San Diego’s regional transportation planning agency introduced a $160 billion draft regional plan that hinges on high-density housing development along transit lines.
The 30-year plan drafted by the 21-member board of the San Diego Association of Governments has the support of environmental and labor groups though it faces opposition from some Republicans and anti-tax groups.
“This is a transformational plan — focused on the things that are really important,” said SANDAG Chair and Encinitas Mayor Catherine Blakespear at a press conference Thursday. “We have three main themes that we’re working around, and that is faster, fairer, and cleaner.”
The proposal, $30 billion more expensive than the 2015 update, could involve a citizen’s ballot initiative to fund new transit projects.
The plan will largely depend on local funding, according to the document. That’s because of the declining power of the federal gas tax due to inflation and more fuel-efficient vehicles, and because the majority of the state’s $54 billion, 10-year transportation bill, Senate Bill 1, approved in 2017, targets a backlog of existing operations and maintenance projects.
The bulk of the projects, 55%, would be paid using local funding sources such as TransNet funding, managed lane tolls, farebox revenues and rideshare fees. It anticipates 33% would be paid for from state funding sources and 14% tapping federal financing programs and the fuel tax.
It creates transportation corridors and seeks to steer the development of affordable housing into those corridors.
Planners said it creates tens of thousands of new connections and involves hundreds of new projects including a high-speed rail line that will hug the coast and run through two of San Diego’s more affluent communities, Solana Beach and Encinitas.
It involves 200 miles of rail carrying electric trains, and a dozen new stations including hubs near the downtown airport and at the Tijuana border.

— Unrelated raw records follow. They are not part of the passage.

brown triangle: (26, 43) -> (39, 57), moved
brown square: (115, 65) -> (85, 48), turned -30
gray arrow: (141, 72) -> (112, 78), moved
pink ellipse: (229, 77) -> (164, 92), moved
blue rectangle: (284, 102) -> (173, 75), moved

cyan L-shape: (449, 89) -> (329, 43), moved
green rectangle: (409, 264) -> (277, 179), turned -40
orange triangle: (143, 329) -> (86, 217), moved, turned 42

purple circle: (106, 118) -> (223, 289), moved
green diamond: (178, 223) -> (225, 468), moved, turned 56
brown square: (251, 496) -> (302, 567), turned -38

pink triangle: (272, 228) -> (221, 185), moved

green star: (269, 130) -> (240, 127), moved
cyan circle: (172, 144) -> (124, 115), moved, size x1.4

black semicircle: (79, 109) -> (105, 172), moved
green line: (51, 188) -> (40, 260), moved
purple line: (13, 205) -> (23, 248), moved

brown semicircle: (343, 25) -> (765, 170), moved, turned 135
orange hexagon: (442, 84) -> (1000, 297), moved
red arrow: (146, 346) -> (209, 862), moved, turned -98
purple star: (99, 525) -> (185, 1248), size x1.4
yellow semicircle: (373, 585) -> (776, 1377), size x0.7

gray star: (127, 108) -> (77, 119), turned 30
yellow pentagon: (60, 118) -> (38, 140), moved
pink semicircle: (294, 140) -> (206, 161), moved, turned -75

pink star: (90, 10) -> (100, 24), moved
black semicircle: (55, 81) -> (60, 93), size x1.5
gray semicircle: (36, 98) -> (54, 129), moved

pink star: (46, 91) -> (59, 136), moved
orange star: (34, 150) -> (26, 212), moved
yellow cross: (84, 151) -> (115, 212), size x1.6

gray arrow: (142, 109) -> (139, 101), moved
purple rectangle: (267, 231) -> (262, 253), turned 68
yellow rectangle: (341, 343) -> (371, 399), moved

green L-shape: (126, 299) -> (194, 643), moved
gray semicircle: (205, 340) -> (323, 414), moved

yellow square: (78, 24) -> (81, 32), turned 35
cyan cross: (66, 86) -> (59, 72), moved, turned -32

“This Regional Plan, excitingly, can be a blueprint for thousands of good-paying local jobs that will allow folks to live in San Diego and provide for themselves and for their families,” said San Diego Mayor Todd Gloria, who is SANDAG’s vice chair.
Environmental and social justice groups came out in force to testify in support of the plan when SANDAG discussed the plan at its Friday board meeting. A focus of the plan is insuring that lower-income communities receive high quality projects.
Historically, transportation projects have divided communities, separating them from important social services, for this reason environmental justice concerns are significant in drafting the plan, said Brian Pollard, executive director of the Union Collaborative Project, a social justice organization.
“Thanks for being responsive to our needs,” Pollard said.
San Diego can’t meet its climate goals without adopting this plan, said Joel Houde of the San Diego Green New Deal Alliance.
“To reduce carbon, San Diego must move people out of their carbon-intensive cars and into mass transit,” Houde said. “We are enthusiastic and support SANDAG’s plan.”
The planning agency will now hear public comment through July 30 and hopes to adopt the plan and approve an environmental review by the end of the year.